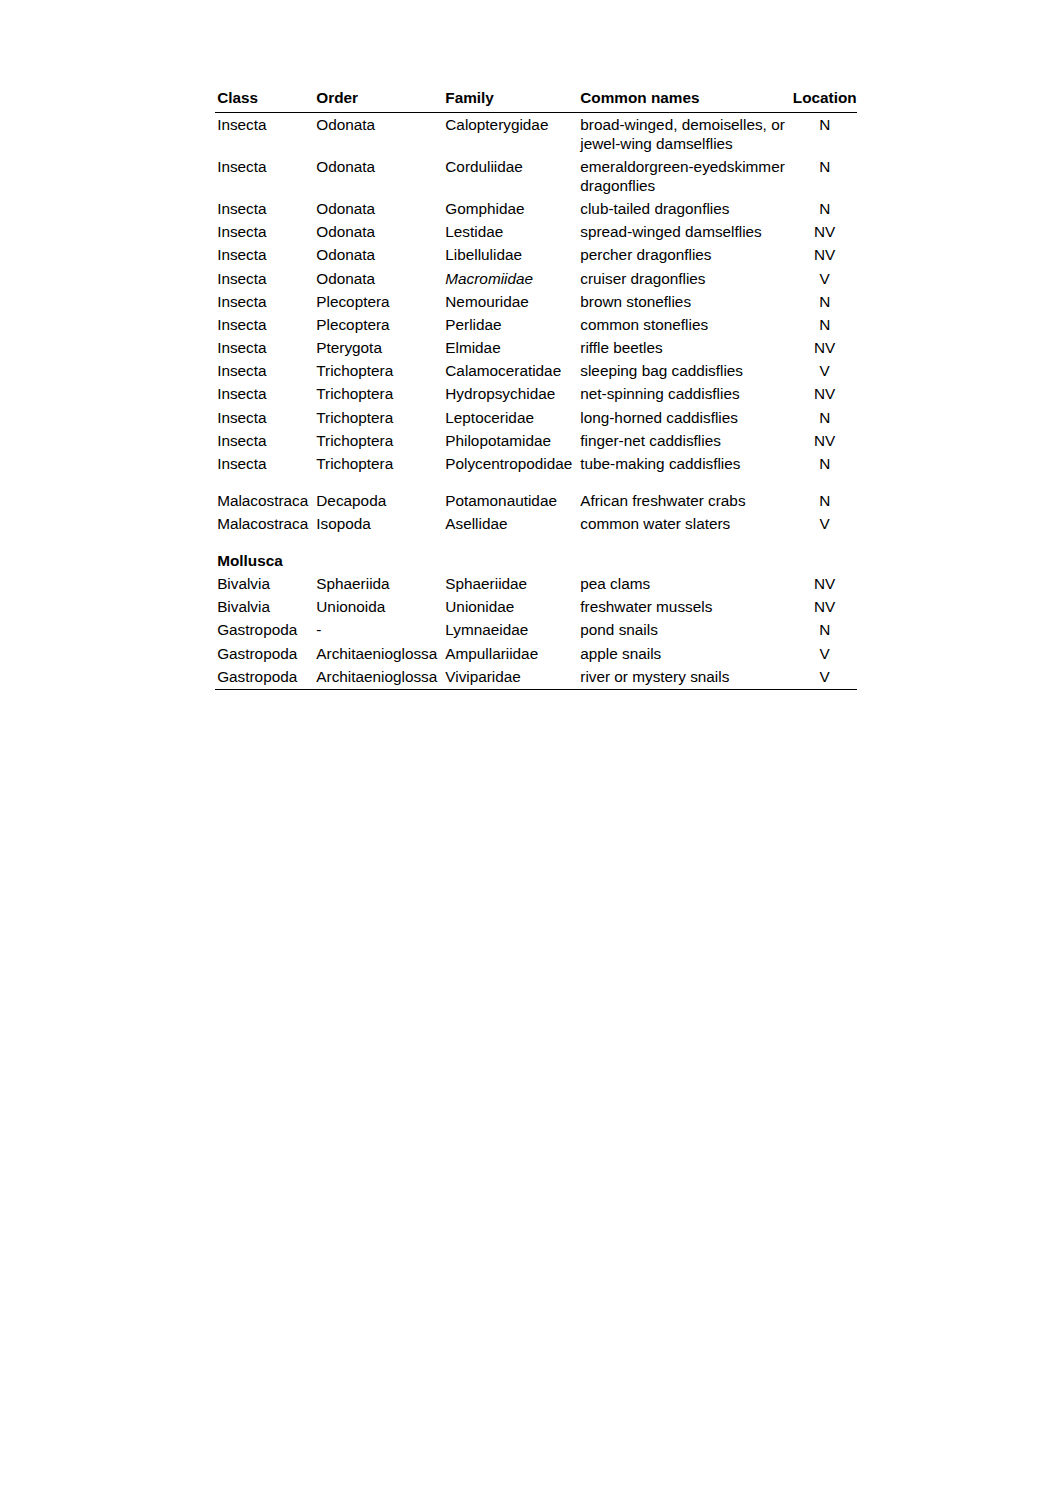| Class | Order | Family | Common names | Location |
| --- | --- | --- | --- | --- |
| Insecta | Odonata | Calopterygidae | broad-winged, demoiselles, or jewel-wing damselflies | N |
| Insecta | Odonata | Corduliidae | emerald or green-eyed skimmer dragonflies | N |
| Insecta | Odonata | Gomphidae | club-tailed dragonflies | N |
| Insecta | Odonata | Lestidae | spread-winged damselflies | NV |
| Insecta | Odonata | Libellulidae | percher dragonflies | NV |
| Insecta | Odonata | Macromiidae | cruiser dragonflies | V |
| Insecta | Plecoptera | Nemouridae | brown stoneflies | N |
| Insecta | Plecoptera | Perlidae | common stoneflies | N |
| Insecta | Pterygota | Elmidae | riffle beetles | NV |
| Insecta | Trichoptera | Calamoceratidae | sleeping bag caddisflies | V |
| Insecta | Trichoptera | Hydropsychidae | net-spinning caddisflies | NV |
| Insecta | Trichoptera | Leptoceridae | long-horned caddisflies | N |
| Insecta | Trichoptera | Philopotamidae | finger-net caddisflies | NV |
| Insecta | Trichoptera | Polycentropodidae | tube-making caddisflies | N |
| Malacostraca | Decapoda | Potamonautidae | African freshwater crabs | N |
| Malacostraca | Isopoda | Asellidae | common water slaters | V |
| Mollusca | | | | |
| Bivalvia | Sphaeriida | Sphaeriidae | pea clams | NV |
| Bivalvia | Unionoida | Unionidae | freshwater mussels | NV |
| Gastropoda | - | Lymnaeidae | pond snails | N |
| Gastropoda | Architaenioglossa | Ampullariidae | apple snails | V |
| Gastropoda | Architaenioglossa | Viviparidae | river or mystery snails | V |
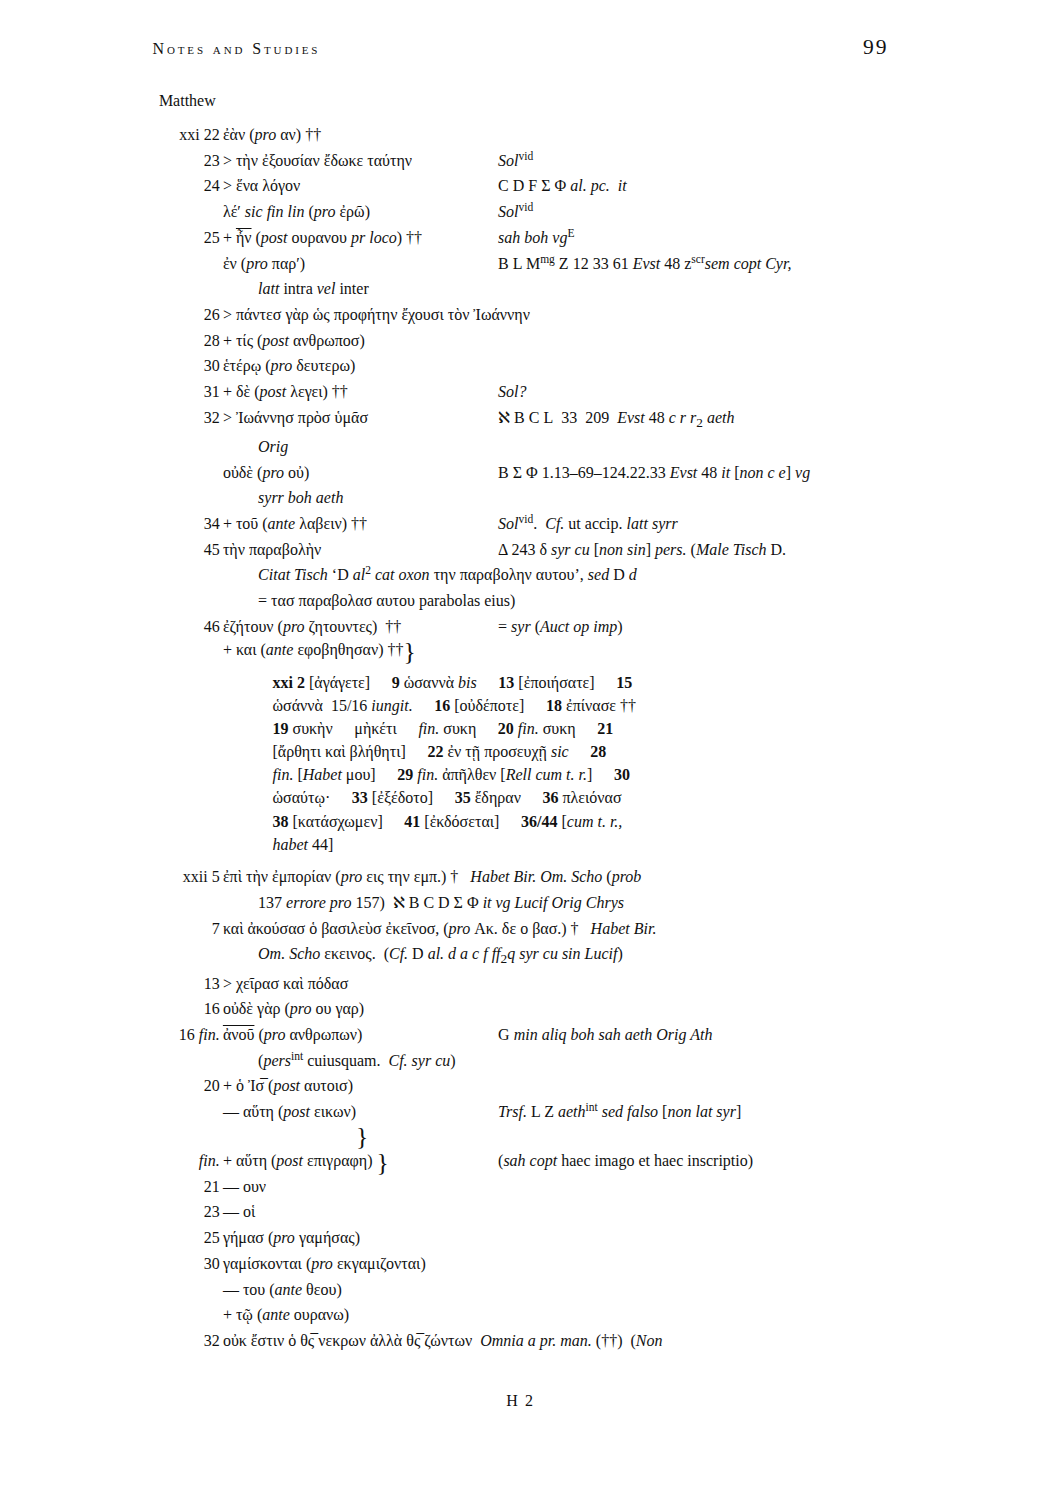Notes and Studies 99
Matthew
| xxi 22 | ἐὰν ( pro αν ) †† | |
| 23 | > τὴν ἐξουσίαν ἔδωκε ταύτην | Sol vid |
| 24 | > ἕνα λόγον | C D F Σ Φ al. pc. it |
| | λέ′ sic fin lin ( pro ἐρῶ ) | Sol vid |
| 25 | + ἦν ( post ουρανου pr loco ) †† | sah boh vg E |
| | ἐν ( pro παρ′ ) | B L M mg Z 12 33 61 Evst 48 z scr sem copt Cyr, |
| | latt intra vel inter |
| 26 | > πάντεσ γὰρ ὡς προφήτην ἔχουσι τὸν Ἰωάννην |
| 28 | + τίς ( post ανθρωποσ ) | |
| 30 | ἑτέρῳ ( pro δευτερω ) | |
| 31 | + δὲ ( post λεγει ) †† | Sol? |
| 32 | > Ἰωάννησ πρὸσ ὑμᾶσ | ℵ B C L 33 209 Evst 48 c r r 2 aeth |
| | Orig |
| | οὐδὲ ( pro οὐ ) | B Σ Φ 1.13–69–124.22.33 Evst 48 it [ non c e ] vg |
| | syrr boh aeth |
| 34 | + τοῦ ( ante λαβειν ) †† | Sol vid . Cf. ut accip. latt syrr |
| 45 | τὴν παραβολὴν | Δ 243 δ syr cu [ non sin ] pers. ( Male Tisch D. |
| | Citat Tisch ‘D al 2 cat oxon την παραβολην αυτου ’, sed D d |
| | = τασ παραβολασ αυτου parabolas eius) |
| 46 | ἐζήτουν ( pro ζητουντες ) †† + και ( ante εφοβηθησαν ) †† } | = syr ( Auct op imp ) |
xxi 2 [ἀγάγετε] 9 ὡσαννὰ bis 13 [ἐποιήσατε] 15
ὡσάννὰ 15/16 iungit. 16 [οὐδέποτε] 18 ἐπίνασε ††
19 συκὴν μὴκέτι fin. συκη 20 fin. συκη 21
[ἄρθητι καὶ βλήθητι] 22 ἐν τῇ προσευχῇ sic 28
fin. [Habet μου] 29 fin. ἀπῆλθεν [Rell cum t. r.] 30
ὡσαύτῳ· 33 [ἐξέδοτο] 35 ἔδηραν 36 πλειόνασ
38 [κατάσχωμεν] 41 [ἐκδόσεται] 36/44 [cum t. r.,
habet 44]
| xxii 5 | ἐπὶ τὴν ἐμπορίαν ( pro εις την εμπ. ) † Habet Bir. Om. Scho ( prob |
| | 137 errore pro 157) ℵ B C D Σ Φ it vg Lucif Orig Chrys |
| 7 | καὶ ἀκούσασ ὁ βασιλεὺσ ἐκεῖνοσ, ( pro Ακ. δε ο βασ. ) † Habet Bir. |
| | Om. Scho εκεινος . ( Cf. D al. d a c f ff 2 q syr cu sin Lucif ) |
| 13 | > χεῖρασ καὶ πόδασ | |
| 16 | οὐδὲ γὰρ ( pro ου γαρ ) | |
| 16 fin. | ἀνοῦ ( pro ανθρωπων ) | G min aliq boh sah aeth Orig Ath |
| | ( pers int cuiusquam. Cf. syr cu ) |
| 20 | + ὁ Ἰσ̅ ( post αυτοισ ) | |
| | — αὕτη ( post εικων ) } | Trsf. L Z aeth int sed falso [ non lat syr ] |
| fin. | + αὕτη ( post επιγραφη ) } | ( sah copt haec imago et haec inscriptio) |
| 21 | — ουν | |
| 23 | — οἱ | |
| 25 | γήμασ ( pro γαμήσας ) | |
| 30 | γαμίσκονται ( pro εκγαμιζονται ) | |
| | — του ( ante θεου ) | |
| | + τῷ ( ante ουρανω ) | |
| 32 | οὐκ ἔστιν ὁ θς̅ νεκρων ἀλλὰ θς̅ ζώντων Omnia a pr. man. (††) ( Non |
H 2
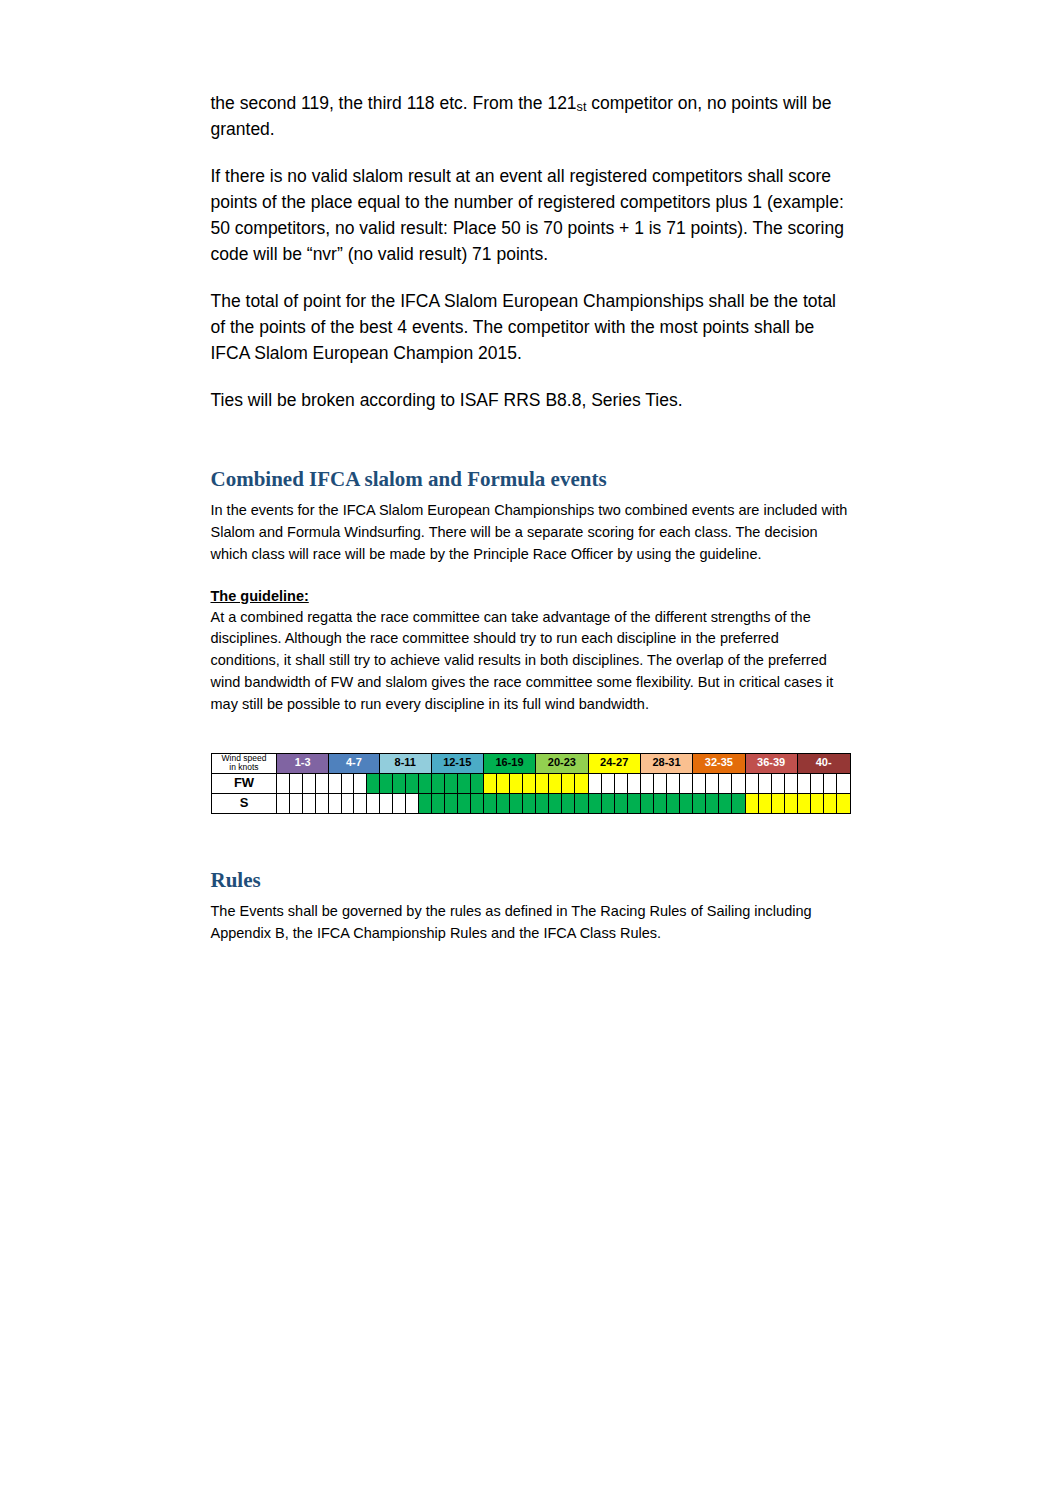the second 119, the third 118 etc. From the 121st competitor on, no points will be granted.
If there is no valid slalom result at an event all registered competitors shall score points of the place equal to the number of registered competitors plus 1 (example: 50 competitors, no valid result: Place 50 is 70 points + 1 is 71 points). The scoring code will be “nvr” (no valid result) 71 points.
The total of point for the IFCA Slalom European Championships shall be the total of the points of the best 4 events. The competitor with the most points shall be IFCA Slalom European Champion 2015.
Ties will be broken according to ISAF RRS B8.8, Series Ties.
Combined IFCA slalom and Formula events
In the events for the IFCA Slalom European Championships two combined events are included with Slalom and Formula Windsurfing. There will be a separate scoring for each class. The decision which class will race will be made by the Principle Race Officer by using the guideline.
The guideline:
At a combined regatta the race committee can take advantage of the different strengths of the disciplines. Although the race committee should try to run each discipline in the preferred conditions, it shall still try to achieve valid results in both disciplines. The overlap of the preferred wind bandwidth of FW and slalom gives the race committee some flexibility. But in critical cases it may still be possible to run every discipline in its full wind bandwidth.
| Wind speed in knots | 1-3 | 4-7 | 8-11 | 12-15 | 16-19 | 20-23 | 24-27 | 28-31 | 32-35 | 36-39 | 40- |
| FW | | | | | | | | | | | | | | | | | | | | | | | | | | | | | | | | | | | | | | | | | | | | |
| S | | | | | | | | | | | | | | | | | | | | | | | | | | | | | | | | | | | | | | | | | | | | |
Rules
The Events shall be governed by the rules as defined in The Racing Rules of Sailing including Appendix B, the IFCA Championship Rules and the IFCA Class Rules.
========================================================================
§ Problem
Copy out all of the data word for word. Do not carry over any picture.

§ Result for this exercise
| Class | Order | Family | Common names | Location |
| --- | --- | --- | --- | --- |
| Insecta | Odonata | Calopterygidae | broad-winged, demoiselles, or jewel-wing damselflies | N |
| Insecta | Odonata | Corduliidae | emerald or green-eyed skimmer dragonflies | N |
| Insecta | Odonata | Gomphidae | club-tailed dragonflies | N |
| Insecta | Odonata | Lestidae | spread-winged damselflies | NV |
| Insecta | Odonata | Libellulidae | percher dragonflies | NV |
| Insecta | Odonata | Macromiidae | cruiser dragonflies | V |
| Insecta | Plecoptera | Nemouridae | brown stoneflies | N |
| Insecta | Plecoptera | Perlidae | common stoneflies | N |
| Insecta | Pterygota | Elmidae | riffle beetles | NV |
| Insecta | Trichoptera | Calamoceratidae | sleeping bag caddisflies | V |
| Insecta | Trichoptera | Hydropsychidae | net-spinning caddisflies | NV |
| Insecta | Trichoptera | Leptoceridae | long-horned caddisflies | N |
| Insecta | Trichoptera | Philopotamidae | finger-net caddisflies | NV |
| Insecta | Trichoptera | Polycentropodidae | tube-making caddisflies | N |
| Malacostraca | Decapoda | Potamonautidae | African freshwater crabs | N |
| Malacostraca | Isopoda | Asellidae | common water slaters | V |
| Mollusca | | | | |
| Bivalvia | Sphaeriida | Sphaeriidae | pea clams | NV |
| Bivalvia | Unionoida | Unionidae | freshwater mussels | NV |
| Gastropoda | - | Lymnaeidae | pond snails | N |
| Gastropoda | Architaenioglossa | Ampullariidae | apple snails | V |
| Gastropoda | Architaenioglossa | Viviparidae | river or mystery snails | V |
Notes and Studies 99
Matthew
| xxi 22 | ἐὰν ( pro αν ) †† | |
| 23 | > τὴν ἐξουσίαν ἔδωκε ταύτην | Sol vid |
| 24 | > ἕνα λόγον | C D F Σ Φ al. pc. it |
| | λέ′ sic fin lin ( pro ἐρῶ ) | Sol vid |
| 25 | + ἦν ( post ουρανου pr loco ) †† | sah boh vg E |
| | ἐν ( pro παρ′ ) | B L M mg Z 12 33 61 Evst 48 z scr sem copt Cyr, |
| | latt intra vel inter |
| 26 | > πάντεσ γὰρ ὡς προφήτην ἔχουσι τὸν Ἰωάννην |
| 28 | + τίς ( post ανθρωποσ ) | |
| 30 | ἑτέρῳ ( pro δευτερω ) | |
| 31 | + δὲ ( post λεγει ) †† | Sol? |
| 32 | > Ἰωάννησ πρὸσ ὑμᾶσ | ℵ B C L 33 209 Evst 48 c r r 2 aeth |
| | Orig |
| | οὐδὲ ( pro οὐ ) | B Σ Φ 1.13–69–124.22.33 Evst 48 it [ non c e ] vg |
| | syrr boh aeth |
| 34 | + τοῦ ( ante λαβειν ) †† | Sol vid . Cf. ut accip. latt syrr |
| 45 | τὴν παραβολὴν | Δ 243 δ syr cu [ non sin ] pers. ( Male Tisch D. |
| | Citat Tisch ‘D al 2 cat oxon την παραβολην αυτου ’, sed D d |
| | = τασ παραβολασ αυτου parabolas eius) |
| 46 | ἐζήτουν ( pro ζητουντες ) †† + και ( ante εφοβηθησαν ) †† } | = syr ( Auct op imp ) |
xxi 2 [ἀγάγετε] 9 ὡσαννὰ bis 13 [ἐποιήσατε] 15
ὡσάννὰ 15/16 iungit. 16 [οὐδέποτε] 18 ἐπίνασε ††
19 συκὴν μὴκέτι fin. συκη 20 fin. συκη 21
[ἄρθητι καὶ βλήθητι] 22 ἐν τῇ προσευχῇ sic 28
fin. [Habet μου] 29 fin. ἀπῆλθεν [Rell cum t. r.] 30
ὡσαύτῳ· 33 [ἐξέδοτο] 35 ἔδηραν 36 πλειόνασ
38 [κατάσχωμεν] 41 [ἐκδόσεται] 36/44 [cum t. r.,
habet 44]
| xxii 5 | ἐπὶ τὴν ἐμπορίαν ( pro εις την εμπ. ) † Habet Bir. Om. Scho ( prob |
| | 137 errore pro 157) ℵ B C D Σ Φ it vg Lucif Orig Chrys |
| 7 | καὶ ἀκούσασ ὁ βασιλεὺσ ἐκεῖνοσ, ( pro Ακ. δε ο βασ. ) † Habet Bir. |
| | Om. Scho εκεινος . ( Cf. D al. d a c f ff 2 q syr cu sin Lucif ) |
| 13 | > χεῖρασ καὶ πόδασ | |
| 16 | οὐδὲ γὰρ ( pro ου γαρ ) | |
| 16 fin. | ἀνοῦ ( pro ανθρωπων ) | G min aliq boh sah aeth Orig Ath |
| | ( pers int cuiusquam. Cf. syr cu ) |
| 20 | + ὁ Ἰσ̅ ( post αυτοισ ) | |
| | — αὕτη ( post εικων ) } | Trsf. L Z aeth int sed falso [ non lat syr ] |
| fin. | + αὕτη ( post επιγραφη ) } | ( sah copt haec imago et haec inscriptio) |
| 21 | — ουν | |
| 23 | — οἱ | |
| 25 | γήμασ ( pro γαμήσας ) | |
| 30 | γαμίσκονται ( pro εκγαμιζονται ) | |
| | — του ( ante θεου ) | |
| | + τῷ ( ante ουρανω ) | |
| 32 | οὐκ ἔστιν ὁ θς̅ νεκρων ἀλλὰ θς̅ ζώντων Omnia a pr. man. (††) ( Non |
H 2
the second 119, the third 118 etc. From the 121st competitor on, no points will be granted.
If there is no valid slalom result at an event all registered competitors shall score points of the place equal to the number of registered competitors plus 1 (example: 50 competitors, no valid result: Place 50 is 70 points + 1 is 71 points). The scoring code will be “nvr” (no valid result) 71 points.
The total of point for the IFCA Slalom European Championships shall be the total of the points of the best 4 events. The competitor with the most points shall be IFCA Slalom European Champion 2015.
Ties will be broken according to ISAF RRS B8.8, Series Ties.
Combined IFCA slalom and Formula events
In the events for the IFCA Slalom European Championships two combined events are included with Slalom and Formula Windsurfing. There will be a separate scoring for each class. The decision which class will race will be made by the Principle Race Officer by using the guideline.
The guideline:
At a combined regatta the race committee can take advantage of the different strengths of the disciplines. Although the race committee should try to run each discipline in the preferred conditions, it shall still try to achieve valid results in both disciplines. The overlap of the preferred wind bandwidth of FW and slalom gives the race committee some flexibility. But in critical cases it may still be possible to run every discipline in its full wind bandwidth.
| Wind speed in knots | 1-3 | 4-7 | 8-11 | 12-15 | 16-19 | 20-23 | 24-27 | 28-31 | 32-35 | 36-39 | 40- |
| FW | | | | | | | | | | | | | | | | | | | | | | | | | | | | | | | | | | | | | | | | | | | | |
| S | | | | | | | | | | | | | | | | | | | | | | | | | | | | | | | | | | | | | | | | | | | | |
Rules
The Events shall be governed by the rules as defined in The Racing Rules of Sailing including Appendix B, the IFCA Championship Rules and the IFCA Class Rules.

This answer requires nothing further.